Below are some records. Print exactly the lines between the one holding "descriptor with io-uring, it" and the one holding "change would be", inclusive, and nothing else.

--- Given information Enclosed Below ---

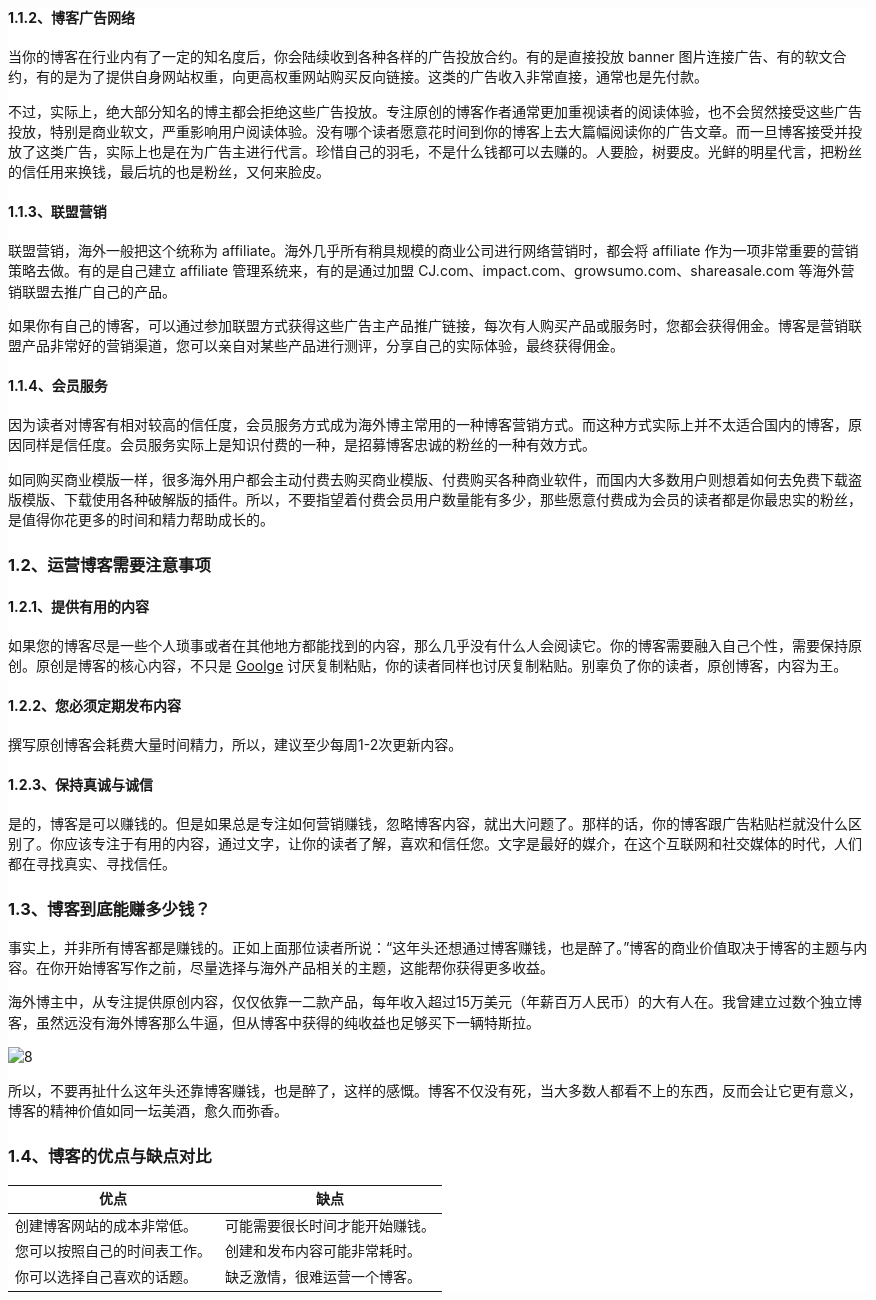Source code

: #### **1.1.2、博客广告网络**

当你的博客在行业内有了一定的知名度后，你会陆续收到各种各样的广告投放合约。有的是直接投放 banner 图片连接广告、有的软文合约，有的是为了提供自身网站权重，向更高权重网站购买反向链接。这类的广告收入非常直接，通常也是先付款。

不过，实际上，绝大部分知名的博主都会拒绝这些广告投放。专注原创的博客作者通常更加重视读者的阅读体验，也不会贸然接受这些广告投放，特别是商业软文，严重影响用户阅读体验。没有哪个读者愿意花时间到你的博客上去大篇幅阅读你的广告文章。而一旦博客接受并投放了这类广告，实际上也是在为广告主进行代言。珍惜自己的羽毛，不是什么钱都可以去赚的。人要脸，树要皮。光鲜的明星代言，把粉丝的信任用来换钱，最后坑的也是粉丝，又何来脸皮。

#### **1.1.3、联盟营销**

联盟营销，海外一般把这个统称为 affiliate。海外几乎所有稍具规模的商业公司进行网络营销时，都会将 affiliate 作为一项非常重要的营销策略去做。有的是自己建立 affiliate 管理系统来，有的是通过加盟 CJ.com、impact.com、growsumo.com、shareasale.com 等海外营销联盟去推广自己的产品。

如果你有自己的博客，可以通过参加联盟方式获得这些广告主产品推广链接，每次有人购买产品或服务时，您都会获得佣金。博客是营销联盟产品非常好的营销渠道，您可以亲自对某些产品进行测评，分享自己的实际体验，最终获得佣金。

#### 1.1.4、会员服务

因为读者对博客有相对较高的信任度，会员服务方式成为海外博主常用的一种博客营销方式。而这种方式实际上并不太适合国内的博客，原因同样是信任度。会员服务实际上是知识付费的一种，是招募博客忠诚的粉丝的一种有效方式。

如同购买商业模版一样，很多海外用户都会主动付费去购买商业模版、付费购买各种商业软件，而国内大多数用户则想着如何去免费下载盗版模版、下载使用各种破解版的插件。所以，不要指望着付费会员用户数量能有多少，那些愿意付费成为会员的读者都是你最忠实的粉丝，是值得你花更多的时间和精力帮助成长的。

### 1.2、运营博客需要注意事项

#### **1.2.1、提供有用的内容**

如果您的博客尽是一些个人琐事或者在其他地方都能找到的内容，那么几乎没有什么人会阅读它。你的博客需要融入自己个性，需要保持原创。原创是博客的核心内容，不只是 [Goolge](https://github.com/xiaoming2028/kexueshangwang/wiki) 讨厌复制粘贴，你的读者同样也讨厌复制粘贴。别辜负了你的读者，原创博客，内容为王。

#### **1.2.2、您必须定期发布内容**

撰写原创博客会耗费大量时间精力，所以，建议至少每周1-2次更新内容。

#### **1.2.3、保持真诚与诚信**

是的，博客是可以赚钱的。但是如果总是专注如何营销赚钱，忽略博客内容，就出大问题了。那样的话，你的博客跟广告粘贴栏就没什么区别了。你应该专注于有用的内容，通过文字，让你的读者了解，喜欢和信任您。文字是最好的媒介，在这个互联网和社交媒体的时代，人们都在寻找真实、寻找信任。

### 1.3、博客到底能赚多少钱？

事实上，并非所有博客都是赚钱的。正如上面那位读者所说：“这年头还想通过博客赚钱，也是醉了。”博客的商业价值取决于博客的主题与内容。在你开始博客写作之前，尽量选择与海外产品相关的主题，这能帮你获得更多收益。

海外博主中，从专注提供原创内容，仅仅依靠一二款产品，每年收入超过15万美元（年薪百万人民币）的大有人在。我曾建立过数个独立博客，虽然远没有海外博客那么牛逼，但从博客中获得的纯收益也足够买下一辆特斯拉。

![8](https://user-images.githubusercontent.com/54033249/64973855-5a401800-d8de-11e9-8eb0-95b40106e2fc.jpg)

所以，不要再扯什么这年头还靠博客赚钱，也是醉了，这样的感慨。博客不仅没有死，当大多数人都看不上的东西，反而会让它更有意义，博客的精神价值如同一坛美酒，愈久而弥香。

### 1.4、博客的优点与缺点对比

| 优点                         | 缺点                           |
| ---------------------------- | ------------------------------ |
| 创建博客网站的成本非常低。   | 可能需要很长时间才能开始赚钱。 |
| 您可以按照自己的时间表工作。 | 创建和发布内容可能非常耗时。   |
| 你可以选择自己喜欢的话题。   | 缺乏激情，很难运营一个博客。   |
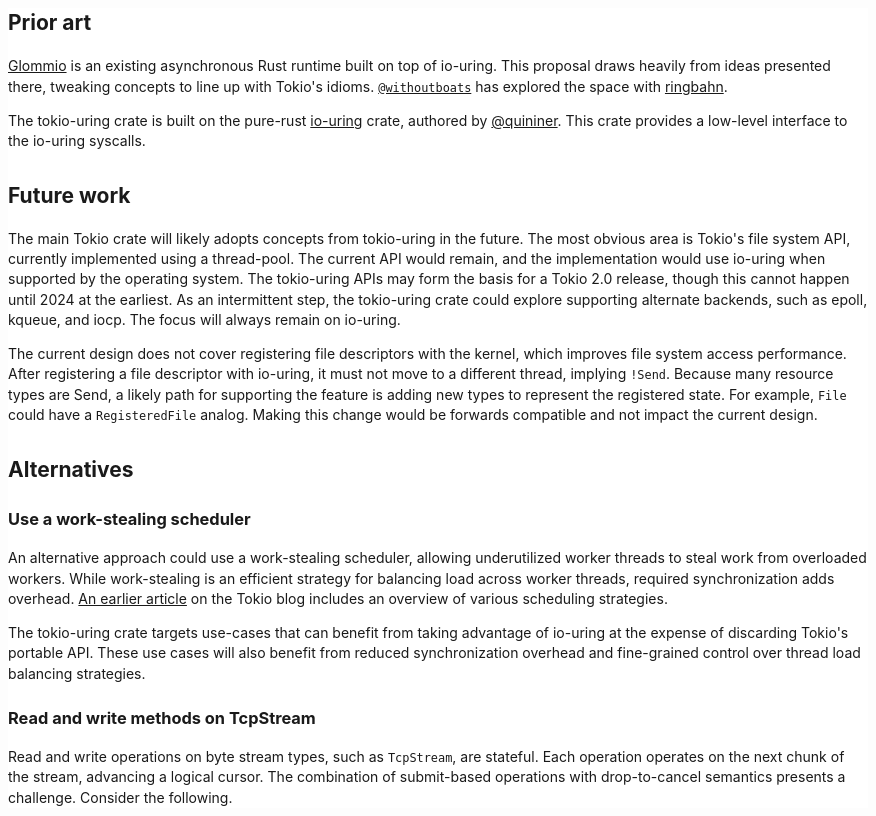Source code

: ## Prior art

[Glommio] is an existing asynchronous Rust runtime built on top of io-uring.
This proposal draws heavily from ideas presented there, tweaking concepts to
line up with Tokio's idioms. [`@withoutboats`][boats] has explored the space
with [ringbahn].

The tokio-uring crate is built on the pure-rust [io-uring] crate, authored by
[@quininer]. This crate provides a low-level interface to the io-uring syscalls.

[Glommio]: https://github.com/DataDog/glommio
[boats]: https://github.com/withoutboats
[ringbahn]: https://github.com/ringbahn/ringbahn
[@quininer]: https://github.com/quininer/
[io-uring]: https://github.com/tokio-rs/io-uring/

## Future work

The main Tokio crate will likely adopts concepts from tokio-uring in the future.
The most obvious area is Tokio's file system API, currently implemented using a
thread-pool. The current API would remain, and the implementation would use
io-uring when supported by the operating system. The tokio-uring APIs may form
the basis for a Tokio 2.0 release, though this cannot happen until 2024 at the
earliest. As an intermittent step, the tokio-uring crate could explore
supporting alternate backends, such as epoll, kqueue, and iocp. The focus will
always remain on io-uring.

The current design does not cover registering file descriptors with the kernel,
which improves file system access performance. After registering a file
descriptor with io-uring, it must not move to a different thread, implying
`!Send`. Because many resource types are Send, a likely path for supporting the
feature is adding new types to represent the registered state. For example,
`File` could have a `RegisteredFile` analog. Making this change would be
forwards compatible and not impact the current design.

## Alternatives

### Use a work-stealing scheduler

An alternative approach could use a work-stealing scheduler, allowing
underutilized worker threads to steal work from overloaded workers. While
work-stealing is an efficient strategy for balancing load across worker threads,
required synchronization adds overhead. [An earlier article] on the Tokio blog
includes an overview of various scheduling strategies.

The tokio-uring crate targets use-cases that can benefit from taking advantage
of io-uring at the expense of discarding Tokio's portable API. These use cases
will also benefit from reduced synchronization overhead and fine-grained control
over thread load balancing strategies.

[An earlier article]: https://tokio.rs/blog/2019-10-scheduler

### Read and write methods on TcpStream

Read and write operations on byte stream types, such as `TcpStream`, are
stateful. Each operation operates on the next chunk of the stream, advancing a
logical cursor. The combination of submit-based operations with drop-to-cancel
semantics presents a challenge. Consider the following.


[io-uring]: https://kernel.dk/io_uring.pdf?source=techstories.org
[overhead]: https://www.usenix.org/system/files/conference/nsdi14/nsdi14-paper-jeong.pdf
[bench]: https://github.com/frevib/io_uring-echo-server/blob/master/benchmarks/benchmarks.md
[stability]: https://tokio.rs/blog/2020-12-tokio-1-0#a-stability-guarantee
[tweet]: https://twitter.com/axboe/status/1371978266806919168
[`tracing`]: https://github.com/tokio-rs/tracing
[notes]: https://without.boats/blog/io-uring/
[modern-storage]: https://itnext.io/modern-storage-is-plenty-fast-it-is-the-apis-that-are-bad-6a68319fbc1a
[AsyncRead]: https://docs.rs/tokio/1/tokio/io/trait.AsyncRead.html
[AsyncWrite]: https://docs.rs/tokio/1/tokio/io/trait.AsyncWrite.html
[AsyncBufRead]: https://docs.rs/tokio/1/tokio/io/trait.AsyncBufRead.html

--- End of Enclosed Given information ---

**Response to this exercise:**
descriptor with io-uring, it must not move to a different thread, implying
`!Send`. Because many resource types are Send, a likely path for supporting the
feature is adding new types to represent the registered state. For example,
`File` could have a `RegisteredFile` analog. Making this change would be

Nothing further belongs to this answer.